A series of marches and rallies centered around voting rights are slated in the nation’s capital and cities nationwide this weekend. The events on Saturday, August 28 will fall on the 58th anniversary of the historic “March On Washington for Jobs and Freedom” held in 1963.
Decades later, the “March On For Voting Rights” is scheduled to take place in Washington, D.C., with companion events in cities that include Atlanta, Miami, Houston and Phoenix.
“It disheartens me to say that as a country and society, we are not even close to where my father hoped we would be since delivering his ‘I Have a Dream’ speech 58 years ago,” said Martin Luther King III, Board Chairman of the Drum Major Institute in a statement. “I think my father would be greatly disappointed in where we are at this particular moment, but he would not give up on the nation. He believed in the power of people, the power of young people, and the power of change to come.”
King is to be joined by his wife, Arndrea Waters King, and daughter, Yolanda Renee King. Joining them will be civil rights leaders such as the Rev. Al Sharpton, founder/president of the National Action Network.
“It’s time for all Americans to come together and join this non-violent, non-partisan movement in the spirit of Dr. King and the values he pushed this nation to uphold,” said Sharpton in a statement. “…There is no democratic right more sacred than the right to vote, and it is under threat across America. We must fight to protect it.”
The demonstration is being organized by the Drum Major Institute, March On, National Action Network, Future Coalition, SEIU, and 51 for 51, in tandem with 140 other partners. Co-hosts Al B. Sure! and activist/radio personality Joe Madison are expected to kick things off at McPherson Square Park in D.C. The route will pass Black Lives Matter Plaza, the White House and the Washington Monument. The closing rally will be set against the backdrop of The National Mall.
Organizers are pushing for Congress to pass federal voting rights protections. On Tuesday, the House of Representatives passed the John R. Lewis Voting Rights Advancement Act of 2021. The bill, introduced by Rep. Terri Sewell (D-AL) last week, aims to restore the Voting Rights Act of 1965. Key voter protections were previously gutted by the Supreme Court in the 2013 Shelby County v. Holder decision and earlier this year in the Brnovich v. DNC ruling. The bill must now go to the Senate, where the For The People Act, another voting rights measure, has stalled.
The focus on both bills comes as state legislatures nationwide have introduced some 400 measures, more than a dozen of which have become law. While many Republican lawmakers say the legislation is about election integrity, Democrats counter that they are aimed at disenfranchising voters, especially people of color.
Advocates say they’re determined to push for voting rights and equality. The “Make Good Trouble” Rally will take place on Saturday as well. The event name pays homage to the late John Lewis who often urged peaceful protests and “good trouble.”

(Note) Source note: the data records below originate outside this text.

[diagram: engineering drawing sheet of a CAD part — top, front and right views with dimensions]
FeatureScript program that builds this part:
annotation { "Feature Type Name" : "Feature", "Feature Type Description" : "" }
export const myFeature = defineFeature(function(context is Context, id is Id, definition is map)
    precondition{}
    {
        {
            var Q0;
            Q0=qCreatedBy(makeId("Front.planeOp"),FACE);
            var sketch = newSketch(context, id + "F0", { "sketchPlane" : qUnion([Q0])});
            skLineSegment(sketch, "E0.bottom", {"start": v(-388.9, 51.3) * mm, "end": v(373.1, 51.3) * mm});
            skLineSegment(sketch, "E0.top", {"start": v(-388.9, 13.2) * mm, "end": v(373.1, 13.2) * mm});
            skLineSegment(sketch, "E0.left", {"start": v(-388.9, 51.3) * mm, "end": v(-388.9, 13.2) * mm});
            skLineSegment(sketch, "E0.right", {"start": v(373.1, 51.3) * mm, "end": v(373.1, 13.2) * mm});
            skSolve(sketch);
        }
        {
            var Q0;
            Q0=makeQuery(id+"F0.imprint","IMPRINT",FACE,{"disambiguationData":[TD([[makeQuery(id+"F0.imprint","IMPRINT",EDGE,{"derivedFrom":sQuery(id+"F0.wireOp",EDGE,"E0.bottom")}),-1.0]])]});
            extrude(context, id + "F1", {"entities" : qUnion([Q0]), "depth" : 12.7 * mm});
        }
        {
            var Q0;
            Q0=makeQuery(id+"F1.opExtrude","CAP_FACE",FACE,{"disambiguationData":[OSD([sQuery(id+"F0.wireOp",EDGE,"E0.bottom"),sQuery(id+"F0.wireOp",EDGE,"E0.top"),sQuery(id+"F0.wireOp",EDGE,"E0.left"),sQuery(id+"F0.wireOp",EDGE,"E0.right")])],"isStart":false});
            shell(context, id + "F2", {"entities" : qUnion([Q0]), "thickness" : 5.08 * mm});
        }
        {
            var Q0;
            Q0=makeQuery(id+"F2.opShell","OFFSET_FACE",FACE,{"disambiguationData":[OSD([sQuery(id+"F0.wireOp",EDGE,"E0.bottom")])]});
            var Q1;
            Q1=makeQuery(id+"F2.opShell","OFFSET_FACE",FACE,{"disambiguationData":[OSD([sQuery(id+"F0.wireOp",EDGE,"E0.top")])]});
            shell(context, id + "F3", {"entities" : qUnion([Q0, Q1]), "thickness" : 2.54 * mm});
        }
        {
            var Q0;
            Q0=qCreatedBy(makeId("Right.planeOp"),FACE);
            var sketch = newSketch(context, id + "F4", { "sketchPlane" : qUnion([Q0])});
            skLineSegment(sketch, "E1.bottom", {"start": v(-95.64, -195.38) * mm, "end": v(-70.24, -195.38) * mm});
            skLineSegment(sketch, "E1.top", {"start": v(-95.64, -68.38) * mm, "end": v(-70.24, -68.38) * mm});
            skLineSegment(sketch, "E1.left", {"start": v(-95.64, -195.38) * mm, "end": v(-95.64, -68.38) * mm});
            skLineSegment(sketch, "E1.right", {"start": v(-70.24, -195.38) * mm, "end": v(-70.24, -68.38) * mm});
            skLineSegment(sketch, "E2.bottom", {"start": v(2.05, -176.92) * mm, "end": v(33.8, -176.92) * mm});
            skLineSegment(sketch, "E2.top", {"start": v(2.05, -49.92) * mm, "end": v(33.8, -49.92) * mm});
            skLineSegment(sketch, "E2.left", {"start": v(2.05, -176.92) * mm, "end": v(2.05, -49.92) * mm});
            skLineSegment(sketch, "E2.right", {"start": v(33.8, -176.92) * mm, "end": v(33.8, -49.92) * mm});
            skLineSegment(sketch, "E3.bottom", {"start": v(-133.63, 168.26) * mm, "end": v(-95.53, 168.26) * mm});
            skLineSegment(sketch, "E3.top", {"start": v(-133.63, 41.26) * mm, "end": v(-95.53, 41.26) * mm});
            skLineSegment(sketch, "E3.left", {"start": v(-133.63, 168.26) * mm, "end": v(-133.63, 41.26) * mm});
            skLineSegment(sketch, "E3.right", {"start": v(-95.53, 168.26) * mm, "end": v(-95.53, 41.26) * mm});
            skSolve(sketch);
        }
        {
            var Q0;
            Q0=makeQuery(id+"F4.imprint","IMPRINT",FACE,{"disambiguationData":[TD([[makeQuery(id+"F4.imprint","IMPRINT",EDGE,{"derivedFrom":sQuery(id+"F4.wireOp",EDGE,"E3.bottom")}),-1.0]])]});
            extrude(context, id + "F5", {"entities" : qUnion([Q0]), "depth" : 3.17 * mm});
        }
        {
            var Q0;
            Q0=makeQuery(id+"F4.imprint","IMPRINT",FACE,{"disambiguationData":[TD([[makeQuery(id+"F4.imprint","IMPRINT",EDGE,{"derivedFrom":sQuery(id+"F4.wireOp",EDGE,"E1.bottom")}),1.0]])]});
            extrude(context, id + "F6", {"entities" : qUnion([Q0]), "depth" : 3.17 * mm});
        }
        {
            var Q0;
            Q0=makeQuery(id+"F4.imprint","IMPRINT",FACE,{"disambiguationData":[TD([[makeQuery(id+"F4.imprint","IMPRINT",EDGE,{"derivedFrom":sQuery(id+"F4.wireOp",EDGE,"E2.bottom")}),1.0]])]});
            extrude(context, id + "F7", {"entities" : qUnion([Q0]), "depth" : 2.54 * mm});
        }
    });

The rally is a partnership of dozens of progressive organizations. Some of them include: Black Voters Matter, The Gathering for Justice, Until Freedom, Color of Change, National Black Justice Coalition, and People for The American Way. The rally will begin at the Lincoln Memorial and feature speakers and performances.
“We have called our Senators, mobilized our community members, gotten arrested multiple times and now it’s time to show up in numbers on August 28th to remind those in power that we are serious,” said Tamika D. Mallory, co-founder of Until Freedom. “What we know is that Washington, D.C. is the epicenter of power and they can pass legislation that can set the precedent and trump harmful legislation in our home states.”
The Make Good Trouble Rally will focus on voting rights as well as other issues. Among them are the fight for D.C. statehood; ending the filibuster; stemming gun violence; reparations; immigration reform and green solutions to combat climate change.
“While the fight to protect voting rights remains a priority for us, we recognize that there are many factors at play today that impact each other,” said Cliff Albright, co-founder and executive director of Black Voters Matter. “The social, economic, and political challenges that we face all intersect and those most gravely impacted are far too often Black people and other communities of color. But as we know through our work, there is power in solidarity. It is in that spirit that we come together to rally around these issues, because no one will fight for our people like we will.”